Weather Sealing Doors & Windows:
This is something that every homeowner should consider, just for the energy savings alone. No matter how extreme the temperature is outside, this is one easy DIY project that will help you regulate the temperature inside. It’ll help prevent pipes from freezing in the cold winter, as well as help your air conditioner keep the room cool in the hot summer.
Heat Circulation Within Cabinetry:
Inside your home, it’s not uncommon for pipes to be exposed inside the cabinetry. They may be hard to spot, but there they are. Look inside your cabinets and if you see pipes, leave those doors open to ensure that the heat in the room can circulate to those areas.
4. Shut-Off Water Supply & Drain
Your pipes won’t burst if there’s no water inside to expand. Therefore, it would be wise to shut-off the water supply for any pipes that lead to an exterior spigot, as well as drain all the water out.
This would include:
- Sprinkler Systems
- Swimming Pools
- Garden Hoses
If the weather hits extreme temperatures, then you may also want to drain the water out of any appliances that have a water supply, such as your hot water heater or fridge. This is especially true if they are located in a basement or garage.
5. Let Your Faucet Drip
The most popular way to prevent pipes from freezing, is to allow the faucets in your home to slowly drip water. Sure, it’s a gross waste of water, but it works. This is much better than dealing with a burst pipe.
The slow drip works because it helps moderate the water pressure inside your pipes. This allows the water to keep flowing and pressure lowered, all of which makes it more difficult to freeze.
6. Wash Your Dishes & Clothes (While You Sleep)
Most dishwashers and washing machines have an option that allow you to delay the wash-cycle for a few hours. If you have one of these, schedule a load to start in the middle of the night.

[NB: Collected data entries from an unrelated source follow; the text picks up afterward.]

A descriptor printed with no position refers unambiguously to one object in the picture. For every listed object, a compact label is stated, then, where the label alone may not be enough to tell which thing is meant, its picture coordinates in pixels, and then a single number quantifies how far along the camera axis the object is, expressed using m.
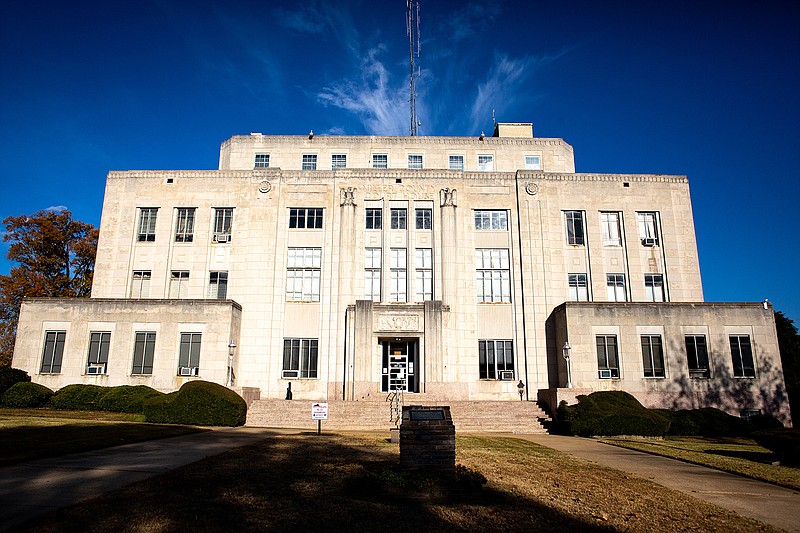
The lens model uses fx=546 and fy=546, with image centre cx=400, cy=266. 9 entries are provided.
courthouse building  30.95
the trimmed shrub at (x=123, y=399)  26.30
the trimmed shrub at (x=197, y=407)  23.47
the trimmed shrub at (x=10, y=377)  27.30
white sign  19.02
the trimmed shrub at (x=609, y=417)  23.69
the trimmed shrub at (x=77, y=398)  26.81
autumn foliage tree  44.72
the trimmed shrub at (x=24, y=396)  26.27
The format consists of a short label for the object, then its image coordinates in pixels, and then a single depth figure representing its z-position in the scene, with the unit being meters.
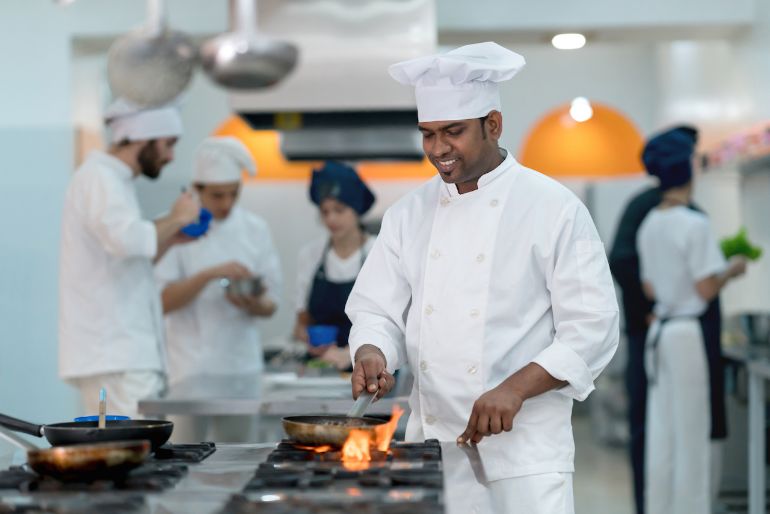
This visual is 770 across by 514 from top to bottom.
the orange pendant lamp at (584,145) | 9.62
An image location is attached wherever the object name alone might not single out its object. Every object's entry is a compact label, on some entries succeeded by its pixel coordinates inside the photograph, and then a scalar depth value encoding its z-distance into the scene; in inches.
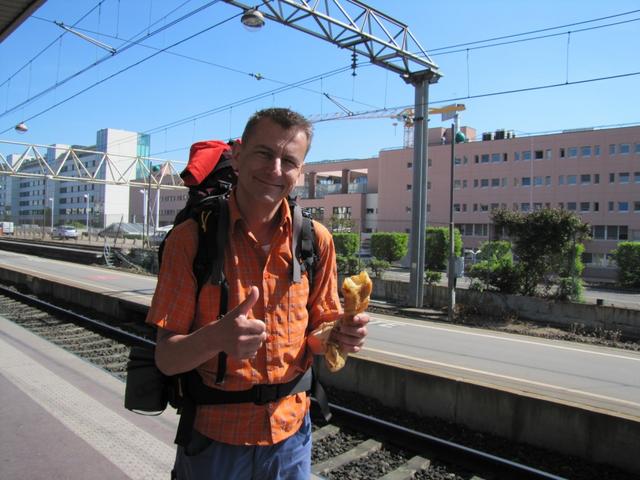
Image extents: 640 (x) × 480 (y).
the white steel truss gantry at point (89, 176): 1555.1
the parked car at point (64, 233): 2564.5
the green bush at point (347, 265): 954.7
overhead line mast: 538.0
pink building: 2041.1
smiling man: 67.9
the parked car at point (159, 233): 1828.2
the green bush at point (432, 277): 810.2
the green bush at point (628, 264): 1042.7
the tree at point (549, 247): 656.4
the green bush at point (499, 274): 676.1
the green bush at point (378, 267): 890.1
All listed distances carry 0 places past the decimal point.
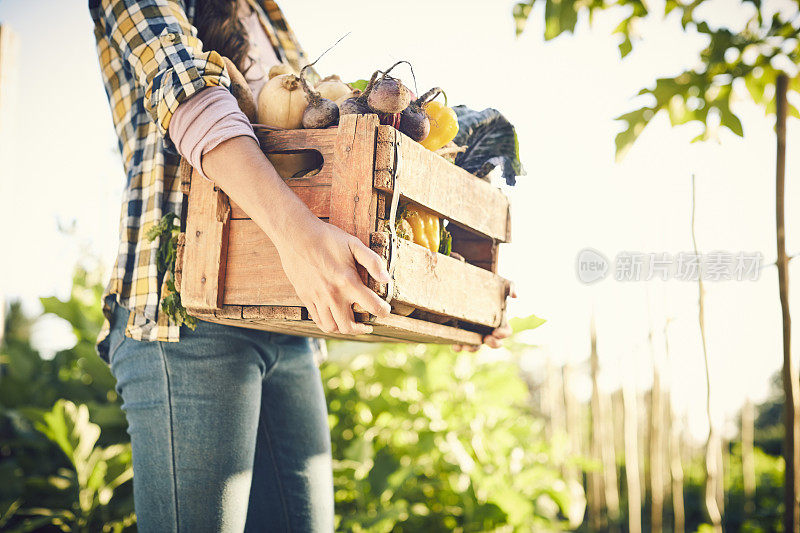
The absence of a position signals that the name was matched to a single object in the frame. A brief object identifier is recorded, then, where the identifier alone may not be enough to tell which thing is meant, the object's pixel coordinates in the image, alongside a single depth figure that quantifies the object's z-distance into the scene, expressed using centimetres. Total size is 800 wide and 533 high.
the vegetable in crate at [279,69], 107
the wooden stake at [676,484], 330
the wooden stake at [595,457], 407
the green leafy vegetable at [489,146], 120
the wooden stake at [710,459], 206
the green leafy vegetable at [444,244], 112
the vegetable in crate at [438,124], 105
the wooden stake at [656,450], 355
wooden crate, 86
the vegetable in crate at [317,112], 94
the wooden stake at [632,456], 377
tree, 162
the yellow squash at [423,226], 97
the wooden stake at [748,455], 496
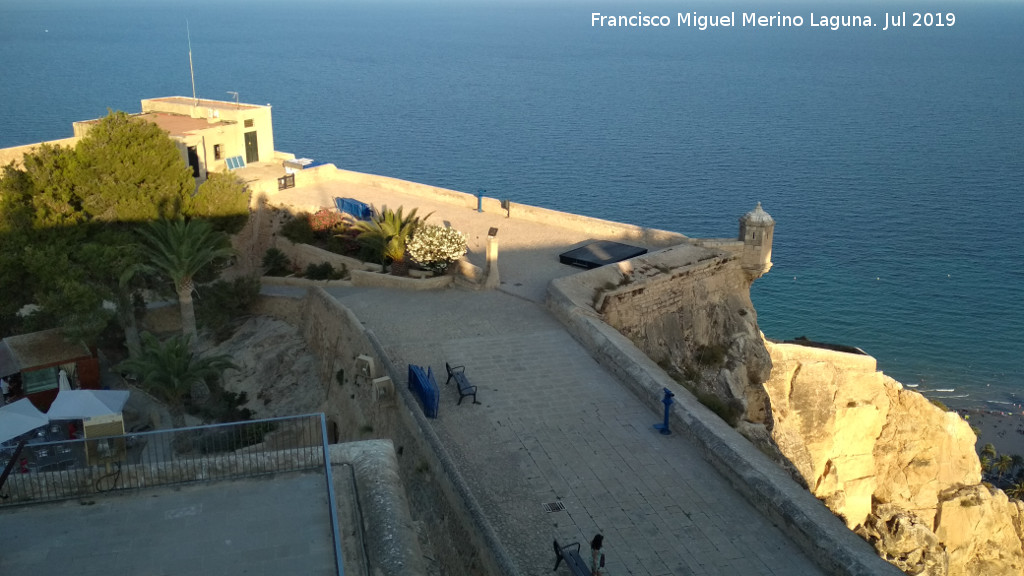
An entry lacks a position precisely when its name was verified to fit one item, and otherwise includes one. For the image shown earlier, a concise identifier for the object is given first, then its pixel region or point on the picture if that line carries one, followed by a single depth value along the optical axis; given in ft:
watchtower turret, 80.33
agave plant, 77.30
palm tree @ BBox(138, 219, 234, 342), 72.28
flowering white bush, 72.79
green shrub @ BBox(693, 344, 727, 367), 74.08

This is when the temperatures will be at their lowest, and when your pipes have the highest risk of freezing.
This follows the same principles of a dripping faucet, but instead, you’re putting some of the appliances around your home to work (and not completely wasting water).
7. Use Ice Maker to Make Ice
While it sounds counter-intuitive to make ice when the weather is creating ice everywhere else, this little trick works quite well.
Your refrigerator makes ice when it detects that it’s needed. So, empty all the ice out of it. This will cause your fridge to make more ice, thus using more water and helping relieve the pressure that may lead to your pipes freezing.
Keep A Close Eye On Your Pipes
Knowing how to prevent frozen pipes in your home and yard is only part of the battle. If you’re in the home when the cold weather strikes, it’s wise to also keep a close eye on your plumbing.
This includes all faucets inside and outside of your home. Turn them on occasionally, inspecting that the pressure of water is working properly. This should be the first thing you do in the morning, and the last thing you do before you go to sleep.
Visually inspect occasionally to ensure that the preventive measures listed above are working. You want to be able to catch frozen pipes as soon as possible, so you can take the necessary steps to thaw them.